Like how birds’ return to the American northeast each spring spells the end of winter, it wasn’t a stretch to believe the return of speed bumps to Independence Avenue would herald the end of drag racing in the surrounding neighborhood. But apparently that wasn’t the case.
The city’s transportation department completed the work after the first major complaints of reckless driving in Spuyten Duyvil — especially on the largely straight, obstacle-free Independence Avenue. But the drag racers, apparently, remained. And it looks like Community Board 8’s traffic and transportation committee will have to work with city officials and local law enforcement to resolve the issue once and for all.
Committee chair Dan Padernacht introduced a few of his ideas during his committee’s meeting last week. Chief among them is a new working group focused specifically on drag racing. Headed by committee vice chair Deb Travis, the subcommittee includes some neighborhood residents living in the problem areas.
The new group’s goal is to explore what can physically change on problem streets like Independence and Riverdale avenues to curb drag racing. Padernacht asked for the working group to compile a report of these potential solutions, which will likely be presented at next month’s committee meeting.
One of the sub-committee’s members, Samantha Charlip, lives along Independence and has been vocal about the issue on social media.
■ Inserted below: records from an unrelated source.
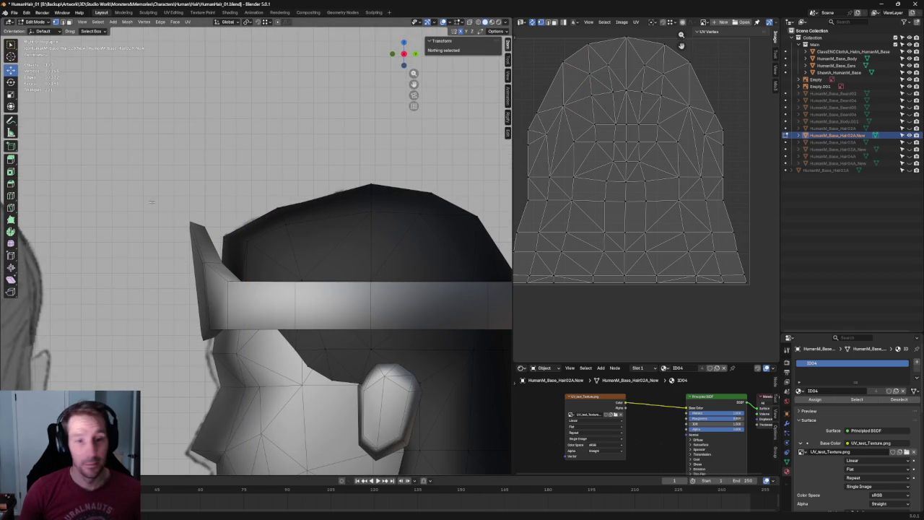
With X-ray on, box-select the nape vertices and slide them along Y to the sketch
{"action": "scroll", "coordinate": [158, 219], "scroll_direction": "down", "scroll_amount": 3}
{"action": "scroll", "coordinate": [158, 219], "scroll_direction": "down", "scroll_amount": 1}
{"action": "scroll", "coordinate": [202, 238], "scroll_direction": "down", "scroll_amount": 1}
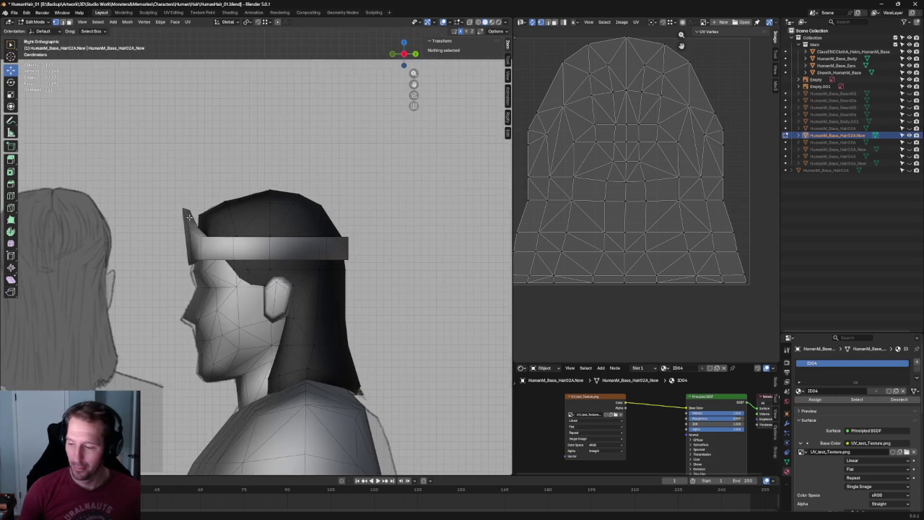
{"action": "scroll", "coordinate": [252, 259], "scroll_direction": "down", "scroll_amount": 1}
{"action": "key", "text": "alt+z"}
{"action": "scroll", "coordinate": [310, 285], "scroll_direction": "up", "scroll_amount": 4}
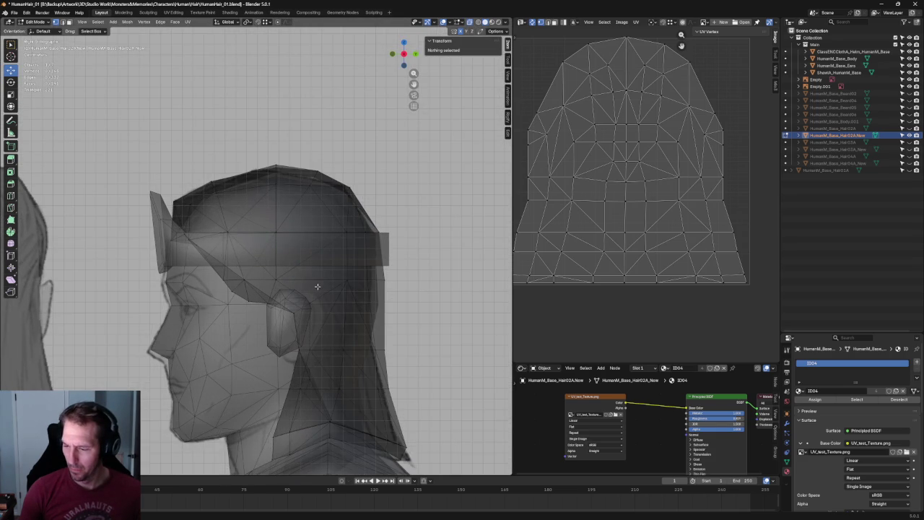
{"action": "middle_click_drag", "start_coordinate": [376, 299], "coordinate": [309, 267], "text": "shift"}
In her opinion, the speed bump reinstallation championed by Assemblyman Jeffrey Dinowitz last month, did next to nothing to quell racing in her area.
“They created almost like an activity area for them,” Charlip said. “It’s really an obstacle course now.”
What neighbors are demanding is a larger police presence in the problem areas. Capt. Emilio Melendez, commander of the New York Police Department’s 50th Precinct, says his officers issued five summonses for drag racing along Independence and Riverdale avenues as well as the Henry Hudson Parkway in the past month. They’ve also apprehended one alleged racer.
Melendez briefly touched upon a few traffic accidents that occurred in the area, including one on Riverdale Avenue in the early morning hours of Oct 11, where a Mercedes-Benz flipped and crashed into a bus stop in front of P.S. 81.
“We can’t say that it was speeding,” Melendez told the committee. “But I can tell you right now, the driver and one of the passengers didn’t stick around to tell us what happened. They left the car there. In the car were four other people that were injured. Not one of them cooperated with us (or) told us what was going on.”
Melendez also noted two particular repeat alleged offender vehicles: a Chevrolet Tahoe and a white Toyota. However, only the owner of the Toyota actually lives in the area, which Melendez noted was a pattern. He said many of the offending cars are advertised on social media outside the neighborhood — and sometimes even New York — as cash rentals with “paper plates,” which makes tracing the drivers and vehicles more difficult.
That was the case for the Mercedes-Benz involved in the Oct. 11 accident, whose plate was traced back to a leasing company in Pennsylvania.
“The scam is that the vehicle is rented out to an individual, (and) that vehicle goes back to someone else,” Melendez said.
“The paper plate is legit, it goes back to a … shell corporation that these individuals use, and then they rent out these high-end vehicles for a large profit. And when the vehicle gets crashed or gets towed, well guess what? The company just gets it back. Or reports it stolen.”
With the combined influence of the NYPD and the new working group, Padernacht hopes a holistic approach to addressing drag racing will end the scourge once and for all. But one of the people running against him for Andrew Cohen’s city council seat isn’t waiting any longer.
Jessica Haller posted an online petition directed at Nivardo Lopez — the Bronx’s transportation department commissioner — calling for a study of neighborhood streets regularly used for drag racing. As of Tuesday afternoon, the petition had nearly 525 signatories.
Haller said she first reached out to Lopez’s office asking if there were any street redesigns in the works for drag racing hotspots in the community. On the call, she learned no redesign requests had been submitted.
Although the speed bumps on Independence Avenue were reinstalled, Haller thinks more long-term solutions need to be implemented — and DOT needs to be involved in developing those solutions.
“Until we redesign the streets — until we actually turn Independence Avenue into a pedestrian, child, older adult … and bike-friendly lane — it’s going to be a runway,” Haller said. “Writing a letter to the DOT and demanding the reinstallment of speed bumps is not a street redesign.”
Haller’s actions might come from a good place, Padernacht said, but she’s addressing the issue out of order, especially where city-level red tape is concerned.
“Any request for structural changes … is normally directed back to the community board for review prior to the DOT taking action,” Padernacht said. “For those familiar with how this agency works, this is done — among other reasons — for stakeholder input prior to the agency taking action.”
For now, it seems ending drag racing in the neighborhood will need to be a holistic effort, with combined contributions from the community board and the traffic and transportation committee’s new working group, law enforcement and the city’s transportation department.
“We’re being deliberate in this review to consider all needs of the community,” Padernacht said, and to “create a plan that works.”